Issue while using albumentation for image augmentation



TypeError: Caught TypeError in DataLoader worker process 0.
Original Traceback (most recent call last):
  File "/usr/local/lib/python3.6/dist-packages/torch/utils/data/_utils/worker.py", line 178, in _worker_loop
    data = fetcher.fetch(index)
  File "/usr/local/lib/python3.6/dist-packages/torch/utils/data/_utils/fetch.py", line 44, in fetch
    data = [self.dataset[idx] for idx in possibly_batched_index]
  File "/usr/local/lib/python3.6/dist-packages/torch/utils/data/_utils/fetch.py", line 44, in <listcomp>
    data = [self.dataset[idx] for idx in possibly_batched_index]
  File "/content/dataset.py", line 27, in __getitem__
    image = plt.imread(self.image_list[i])
  File "/usr/local/lib/python3.6/dist-packages/matplotlib/pyplot.py", line 2135, in imread
    return matplotlib.image.imread(fname, format)
  File "/usr/local/lib/python3.6/dist-packages/matplotlib/image.py", line 1436, in imread
    return handler(fname)
  File "/usr/local/lib/python3.6/dist-packages/matplotlib/image.py", line 1390, in read_png
    return _png.read_png(*args, **kwargs)
TypeError: Object does not appear to be a 8-bit string path or a Python file-like object




=================================================================================
import torch
import torchvision
import torchvision.transforms as transforms
import albumentations as A
import matplotlib.pyplot as plt
import numpy as np
from torch.utils.data import DataLoader, Dataset

class AlbumentationImageDataset(Dataset):
  def __init__(self, image_list):
      self.image_list = image_list

      self.aug = A.Compose({
      A.Resize(200, 300),
      A.CenterCrop(100, 100),
      A.RandomCrop(80, 80),
      A.HorizontalFlip(p=0.5),
      A.Rotate(limit=(-90, 90)),
      A.VerticalFlip(p=0.5),
      A.Normalize((0.5, 0.5, 0.5), (0.5, 0.5, 0.5)),
      })
       
  def __len__(self):
      return (len(self.image_list))

  def __getitem__(self, i):
      image = plt.imread(self.image_list[i])
      image = Image.fromarray(image).convert('RGB')
      image = self.aug(image=np.array(image))['image']
      image = np.transpose(image, (2, 0, 1)).astype(np.float32)
          
      return torch.tensor(image, dtype=torch.float)


def getData():
  transform_test = transforms.Compose(
      [transforms.ToTensor(),
      transforms.Normalize((0.4914, 0.4822, 0.4465), (0.2023, 0.1994, 0.2010))])
  transform_train = transforms.Compose([
      transforms.RandomCrop(32, padding=4),
      transforms.RandomHorizontalFlip(), transforms.ColorJitter(brightness=0.10, contrast=0.1, saturation=0.10, hue=0.1),
      transforms.RandomRotation((-10.0, 10.0)), transforms.ToTensor(),
      transforms.Normalize((0.4914, 0.4822, 0.4465), (0.2023, 0.1994, 0.2010)),
  ])
  trainset = torchvision.datasets.CIFAR10(root='./data', train=True,
                                          download=True)
  print(trainset)
  alb_dataset = AlbumentationImageDataset(image_list=trainset)
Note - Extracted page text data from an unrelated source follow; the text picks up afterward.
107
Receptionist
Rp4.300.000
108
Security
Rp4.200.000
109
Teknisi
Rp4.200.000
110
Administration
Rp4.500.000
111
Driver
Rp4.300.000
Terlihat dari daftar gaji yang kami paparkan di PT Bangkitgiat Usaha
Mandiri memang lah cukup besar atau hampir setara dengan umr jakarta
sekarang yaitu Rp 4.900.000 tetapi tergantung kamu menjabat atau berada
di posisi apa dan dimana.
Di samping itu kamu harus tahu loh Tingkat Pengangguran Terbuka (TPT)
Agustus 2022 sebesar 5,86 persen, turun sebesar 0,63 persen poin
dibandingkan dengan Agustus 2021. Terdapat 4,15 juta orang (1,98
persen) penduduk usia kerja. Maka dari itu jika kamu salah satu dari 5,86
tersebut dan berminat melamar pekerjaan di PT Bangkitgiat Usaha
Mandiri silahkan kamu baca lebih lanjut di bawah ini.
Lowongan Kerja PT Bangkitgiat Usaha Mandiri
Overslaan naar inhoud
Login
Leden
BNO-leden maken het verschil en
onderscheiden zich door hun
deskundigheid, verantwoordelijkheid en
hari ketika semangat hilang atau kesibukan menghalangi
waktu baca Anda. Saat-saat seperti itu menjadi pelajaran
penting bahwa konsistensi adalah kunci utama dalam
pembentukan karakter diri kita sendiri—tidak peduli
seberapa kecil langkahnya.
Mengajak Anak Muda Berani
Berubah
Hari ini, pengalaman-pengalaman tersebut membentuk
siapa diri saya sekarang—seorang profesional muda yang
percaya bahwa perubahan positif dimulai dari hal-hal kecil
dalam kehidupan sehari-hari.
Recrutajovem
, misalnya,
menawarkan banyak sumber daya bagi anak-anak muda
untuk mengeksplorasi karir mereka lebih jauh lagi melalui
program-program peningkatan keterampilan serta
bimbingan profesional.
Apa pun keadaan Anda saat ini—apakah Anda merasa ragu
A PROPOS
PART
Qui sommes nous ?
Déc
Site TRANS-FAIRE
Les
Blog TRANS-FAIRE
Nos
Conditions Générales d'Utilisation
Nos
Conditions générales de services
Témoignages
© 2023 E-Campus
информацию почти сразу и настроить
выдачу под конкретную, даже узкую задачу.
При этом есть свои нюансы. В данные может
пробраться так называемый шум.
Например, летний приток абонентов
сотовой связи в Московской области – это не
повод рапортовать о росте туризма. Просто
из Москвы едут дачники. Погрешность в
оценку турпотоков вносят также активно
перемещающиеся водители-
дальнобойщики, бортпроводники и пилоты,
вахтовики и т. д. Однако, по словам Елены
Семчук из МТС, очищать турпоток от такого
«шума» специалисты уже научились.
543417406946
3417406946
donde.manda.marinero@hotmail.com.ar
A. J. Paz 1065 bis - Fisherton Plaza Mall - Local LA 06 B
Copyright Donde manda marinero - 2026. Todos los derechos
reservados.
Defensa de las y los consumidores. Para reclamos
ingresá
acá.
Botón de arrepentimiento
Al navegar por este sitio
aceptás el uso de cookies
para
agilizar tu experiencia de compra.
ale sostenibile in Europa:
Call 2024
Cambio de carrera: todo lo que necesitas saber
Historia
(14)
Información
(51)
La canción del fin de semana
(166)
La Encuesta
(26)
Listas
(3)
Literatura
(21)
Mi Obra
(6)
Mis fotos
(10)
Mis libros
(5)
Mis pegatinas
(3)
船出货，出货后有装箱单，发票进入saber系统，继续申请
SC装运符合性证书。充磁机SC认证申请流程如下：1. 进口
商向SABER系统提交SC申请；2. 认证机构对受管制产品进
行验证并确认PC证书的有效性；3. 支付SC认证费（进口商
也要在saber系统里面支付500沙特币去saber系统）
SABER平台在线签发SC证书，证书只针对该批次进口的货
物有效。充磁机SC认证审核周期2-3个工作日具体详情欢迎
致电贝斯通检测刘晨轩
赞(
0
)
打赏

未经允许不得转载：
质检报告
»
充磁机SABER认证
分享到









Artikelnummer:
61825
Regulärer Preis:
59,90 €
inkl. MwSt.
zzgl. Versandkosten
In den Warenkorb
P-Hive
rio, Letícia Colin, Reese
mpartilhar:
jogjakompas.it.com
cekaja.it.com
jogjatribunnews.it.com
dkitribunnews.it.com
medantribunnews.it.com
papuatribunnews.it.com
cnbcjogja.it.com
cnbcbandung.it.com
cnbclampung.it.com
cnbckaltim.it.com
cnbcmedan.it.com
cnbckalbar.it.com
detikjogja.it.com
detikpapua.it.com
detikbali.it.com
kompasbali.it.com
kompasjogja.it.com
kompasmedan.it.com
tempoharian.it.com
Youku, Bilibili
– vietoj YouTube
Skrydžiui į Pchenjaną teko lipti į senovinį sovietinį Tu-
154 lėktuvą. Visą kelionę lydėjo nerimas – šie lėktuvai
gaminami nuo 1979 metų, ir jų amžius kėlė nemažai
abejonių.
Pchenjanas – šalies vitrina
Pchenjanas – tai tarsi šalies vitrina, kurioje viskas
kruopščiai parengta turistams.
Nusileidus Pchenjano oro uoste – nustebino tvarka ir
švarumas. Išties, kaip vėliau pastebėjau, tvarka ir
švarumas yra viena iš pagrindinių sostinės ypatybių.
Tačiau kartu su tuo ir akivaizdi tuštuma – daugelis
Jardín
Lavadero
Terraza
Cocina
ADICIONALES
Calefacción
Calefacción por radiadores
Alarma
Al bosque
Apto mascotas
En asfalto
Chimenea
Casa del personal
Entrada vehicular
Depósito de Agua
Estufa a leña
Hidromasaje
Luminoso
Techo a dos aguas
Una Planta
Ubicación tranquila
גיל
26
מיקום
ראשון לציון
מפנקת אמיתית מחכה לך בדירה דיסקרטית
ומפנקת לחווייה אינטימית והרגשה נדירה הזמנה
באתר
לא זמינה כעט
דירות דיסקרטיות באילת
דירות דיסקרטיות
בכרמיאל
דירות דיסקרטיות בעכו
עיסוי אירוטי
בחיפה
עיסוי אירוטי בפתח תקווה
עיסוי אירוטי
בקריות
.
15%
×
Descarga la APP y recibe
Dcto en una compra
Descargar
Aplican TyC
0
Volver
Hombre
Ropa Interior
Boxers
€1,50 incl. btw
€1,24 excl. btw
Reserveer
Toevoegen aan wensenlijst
  trainloader = DataLoader(alb_dataset, batch_size= 128,
                                            shuffle=True, num_workers=2)

  testset = torchvision.datasets.CIFAR10(root='./data', train=False,
                                        download=True, transform=transform_test)
  testloader = DataLoader(testset, batch_size=100,
                                          shuffle=False, num_workers=2)

  classes = ('plane', 'car', 'bird', 'cat',
            'deer', 'dog', 'frog', 'horse', 'ship', 'truck')
  return trainloader, testloader, classes
1 Like

The error seems to be raised by matplotlib while trying to read the image.
What kind of image format are you using?